# My bird just chewed up my corned beef coupon.



## Ruth n Jersey (Mar 11, 2020)

Bad enough the grocery store where I live gives you one coupon for a piece of corned beef on sale. I usually buy 2 or 3 because it shrinks up so much and I like it left over for another meal and Ruben sandwiches. .
Along comes Kerby and while I'm engrossed on the computer he chews right through my coupon..
I may be able to salvage the UPC code.
I'll still give him his treat tonight I guess he can't read.


----------



## sadie123 (Mar 11, 2020)

So cute to be so bad.


----------



## Aunt Bea (Mar 11, 2020)

I would explain to Kerby that two can play that game.


----------



## Ferocious (Mar 11, 2020)

*Hmmmm.... Kerby the magazine munching maniac.....Ruth, have you tried him with peanuts instead?  *


----------



## C'est Moi (Mar 11, 2020)

Oh my gosh, Kerby is too cute.  Let him have the coupon, mama!!


----------



## SeaBreeze (Mar 11, 2020)

Awww Ruth, look at that face!  You can forgive your baby.   If they can scan the UPC, you should be good to go.


----------



## Kaila (Mar 11, 2020)

Did you give Kerby a Cabbage coupon, to go along with that, Ruth?


----------



## Kaila (Mar 11, 2020)

Oh my, Ruth, what a beautiful quilt?!


----------



## treeguy64 (Mar 11, 2020)

sadie123 said:


> So cute to be so bad.


All birds are bad! I have a sweet, bad bird, Zola. He's a cockatiel. He's twenty-seven, and still tries to bite me, when I feed him. His momma never taught him: Don't bite the hand that feeds you! We do whistle together, before bedtime. I do a line, he does a line. Sometimes, we get down! He sits on my finger, just fine. The only times he's actually bitten me, his bites were never hard, never hurt.

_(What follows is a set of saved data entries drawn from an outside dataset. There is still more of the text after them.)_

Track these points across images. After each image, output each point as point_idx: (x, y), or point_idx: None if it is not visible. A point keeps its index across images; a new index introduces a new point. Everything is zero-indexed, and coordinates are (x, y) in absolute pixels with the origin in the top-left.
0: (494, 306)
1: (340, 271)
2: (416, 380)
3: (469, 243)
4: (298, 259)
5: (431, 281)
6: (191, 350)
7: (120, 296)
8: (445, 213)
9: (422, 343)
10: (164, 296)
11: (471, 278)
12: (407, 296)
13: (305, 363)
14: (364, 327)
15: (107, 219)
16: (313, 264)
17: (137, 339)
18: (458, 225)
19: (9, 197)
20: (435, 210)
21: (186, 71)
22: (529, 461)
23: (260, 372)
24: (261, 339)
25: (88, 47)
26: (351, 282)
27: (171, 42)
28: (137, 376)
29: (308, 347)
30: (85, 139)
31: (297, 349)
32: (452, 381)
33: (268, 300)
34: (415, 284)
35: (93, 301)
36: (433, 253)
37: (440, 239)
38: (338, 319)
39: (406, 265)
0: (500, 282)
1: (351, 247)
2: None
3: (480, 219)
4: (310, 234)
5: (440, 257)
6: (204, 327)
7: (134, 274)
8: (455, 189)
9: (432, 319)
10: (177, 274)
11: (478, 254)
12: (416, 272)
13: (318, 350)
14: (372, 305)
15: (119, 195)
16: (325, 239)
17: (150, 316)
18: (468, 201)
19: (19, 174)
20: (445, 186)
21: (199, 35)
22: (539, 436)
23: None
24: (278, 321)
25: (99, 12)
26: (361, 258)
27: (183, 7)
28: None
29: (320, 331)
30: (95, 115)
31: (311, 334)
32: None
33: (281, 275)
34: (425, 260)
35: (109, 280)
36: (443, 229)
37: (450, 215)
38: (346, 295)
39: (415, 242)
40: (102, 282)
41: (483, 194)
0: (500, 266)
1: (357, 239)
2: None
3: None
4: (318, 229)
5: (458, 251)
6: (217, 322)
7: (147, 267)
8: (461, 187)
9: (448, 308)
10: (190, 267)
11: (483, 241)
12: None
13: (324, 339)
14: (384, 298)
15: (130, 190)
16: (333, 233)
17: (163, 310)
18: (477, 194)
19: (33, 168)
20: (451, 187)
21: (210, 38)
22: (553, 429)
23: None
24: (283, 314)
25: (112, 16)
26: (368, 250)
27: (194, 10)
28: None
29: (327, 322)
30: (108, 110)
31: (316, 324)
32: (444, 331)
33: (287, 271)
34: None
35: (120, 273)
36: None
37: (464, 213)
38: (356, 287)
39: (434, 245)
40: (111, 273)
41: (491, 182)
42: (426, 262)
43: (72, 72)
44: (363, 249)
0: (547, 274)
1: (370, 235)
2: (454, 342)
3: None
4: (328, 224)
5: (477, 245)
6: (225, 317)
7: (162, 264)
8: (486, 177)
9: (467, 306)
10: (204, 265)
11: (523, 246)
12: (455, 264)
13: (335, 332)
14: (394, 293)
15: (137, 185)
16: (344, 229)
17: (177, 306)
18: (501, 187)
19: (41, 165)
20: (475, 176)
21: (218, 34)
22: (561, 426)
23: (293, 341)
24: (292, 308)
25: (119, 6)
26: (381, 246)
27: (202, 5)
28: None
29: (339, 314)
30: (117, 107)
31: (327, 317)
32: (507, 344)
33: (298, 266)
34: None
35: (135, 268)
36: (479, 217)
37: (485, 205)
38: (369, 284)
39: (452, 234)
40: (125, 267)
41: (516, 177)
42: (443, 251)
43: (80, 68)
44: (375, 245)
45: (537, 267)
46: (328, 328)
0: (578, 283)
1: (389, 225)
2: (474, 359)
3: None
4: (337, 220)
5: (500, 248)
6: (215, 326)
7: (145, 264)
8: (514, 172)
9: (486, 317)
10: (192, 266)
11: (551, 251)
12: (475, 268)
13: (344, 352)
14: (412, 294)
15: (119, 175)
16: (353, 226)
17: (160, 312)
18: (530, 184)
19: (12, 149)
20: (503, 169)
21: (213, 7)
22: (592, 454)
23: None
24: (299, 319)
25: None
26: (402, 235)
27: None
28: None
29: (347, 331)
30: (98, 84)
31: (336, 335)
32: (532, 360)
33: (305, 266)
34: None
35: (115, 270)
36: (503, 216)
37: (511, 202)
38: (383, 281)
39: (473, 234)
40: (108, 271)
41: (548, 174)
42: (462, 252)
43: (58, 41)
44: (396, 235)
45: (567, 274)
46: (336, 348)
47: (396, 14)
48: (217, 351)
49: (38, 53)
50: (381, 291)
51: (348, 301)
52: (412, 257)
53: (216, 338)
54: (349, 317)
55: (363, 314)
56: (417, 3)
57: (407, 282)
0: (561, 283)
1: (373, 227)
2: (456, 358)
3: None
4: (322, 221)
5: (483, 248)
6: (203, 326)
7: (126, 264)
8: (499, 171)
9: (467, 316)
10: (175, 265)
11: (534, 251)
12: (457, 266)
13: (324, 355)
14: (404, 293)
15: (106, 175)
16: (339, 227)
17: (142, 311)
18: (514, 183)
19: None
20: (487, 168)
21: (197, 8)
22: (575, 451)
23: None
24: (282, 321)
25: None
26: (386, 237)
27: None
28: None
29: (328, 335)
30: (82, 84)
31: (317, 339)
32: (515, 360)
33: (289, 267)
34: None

(I was going to post his pic, but SF's pic upload server is down.)


----------



## treeguy64 (Mar 11, 2020)

Zola, the sweet, bad bird!


----------



## Ruth n Jersey (Mar 11, 2020)

treeguy64 said:


> Zola, the sweet, bad bird!
> View attachment 95153


Mine will be 17 and he looks just like your Zola. I guess they never show their age. Ferocious,Kerby is a very picky eater. He doesn't like the bigger seeds or nuts. His treat at night is either white bread, and it has to be fresh,Cheerios, or American cheese. Only yellow.  Occasionally he will nibble on a cheese puff ,potato chip or corn chip. I don't give that to him very often they say salty snacks aren't good for them.


----------



## applecruncher (Mar 11, 2020)

Now I'm craving a Reuben sandwich. Yum!


----------